The renaming process began in September when the school committee decided to proceed with the name change. Since then officials have held meetings and discussions with students and community members to find a suitable replacement.
For the past several months, Framingham students have worked researching and suggesting possible new names. In April, students from across the district voted on their two favorites under the five final names.
The two best options: Harmony Grove and Ruby Bridges.
Harmony Grove was a park in Framingham that is now Farm Pond Park. Several rallies against slavery and in favor of women’s suffrage took place in Harmony Grove in the 19th century.
Bridges, who is still alive today, became a civil rights activist in 1960 when she desegregated the all-white William Frantz Elementary School in Louisiana. Once at school, only one teacher – who was from Boston – agreed to teach it.
The other top three decisions were Peter Salem, a Framingham slave who was later freed and fought in the War of Independence; the slavery abolitionist Sojourner Truth; and Emiliano Mundrucu, a Brazilian who was one of the first blacks to question Jim Crow’s laws.
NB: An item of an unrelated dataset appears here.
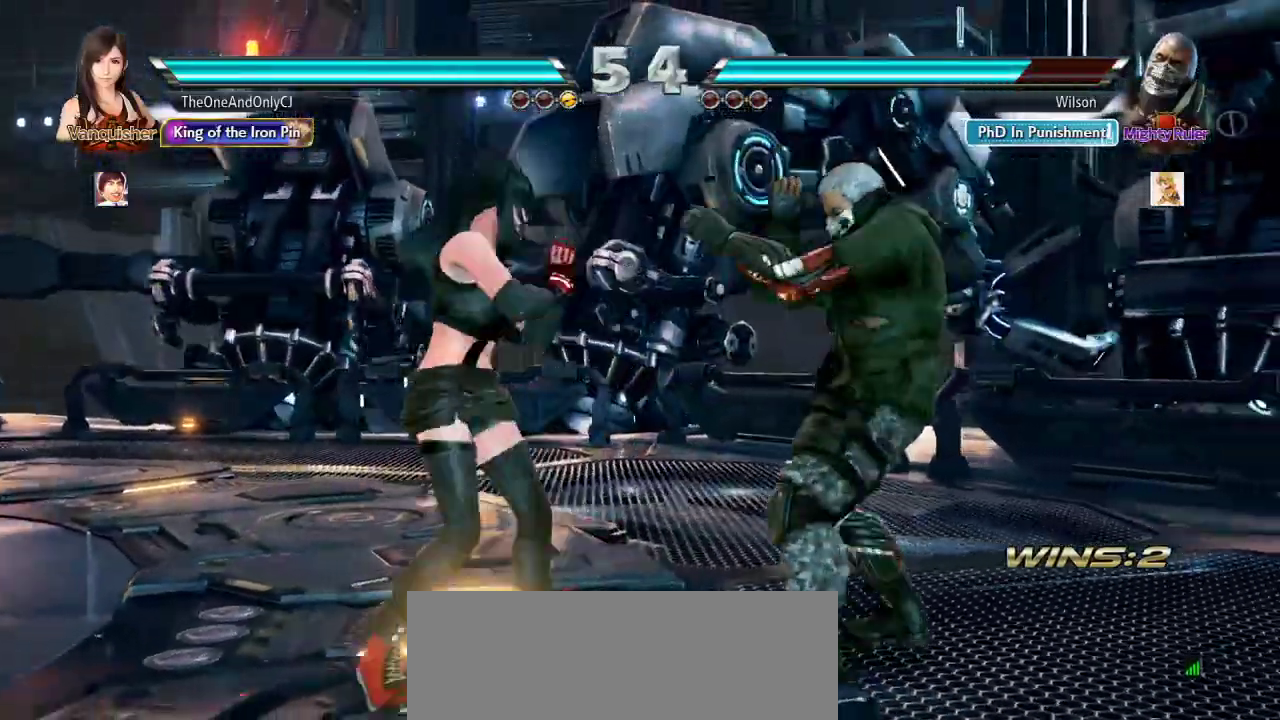
{"dt_ms": 500, "buttons": [], "left_stick": "center"}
The school got its name, according to school officials, in the 1920s when Wilson was popular for his intervention in World War I and persecuting the League of Nations. But he supported segregation in the federal government and wrote in support of the Ku Klux Klan and denied black citizens the right to vote.
Wilson also had an infamous confrontation with Boston civil rights activist William Monroe Trotter. In 1914, Trotter and a group of activists tried to meet with Wilson at the White House about segregation, but Wilson responded by kicking them out.
The Framingham School Committee will hold a public hearing on the new name elections on May 5th, and the committee is expected to vote on May 19th.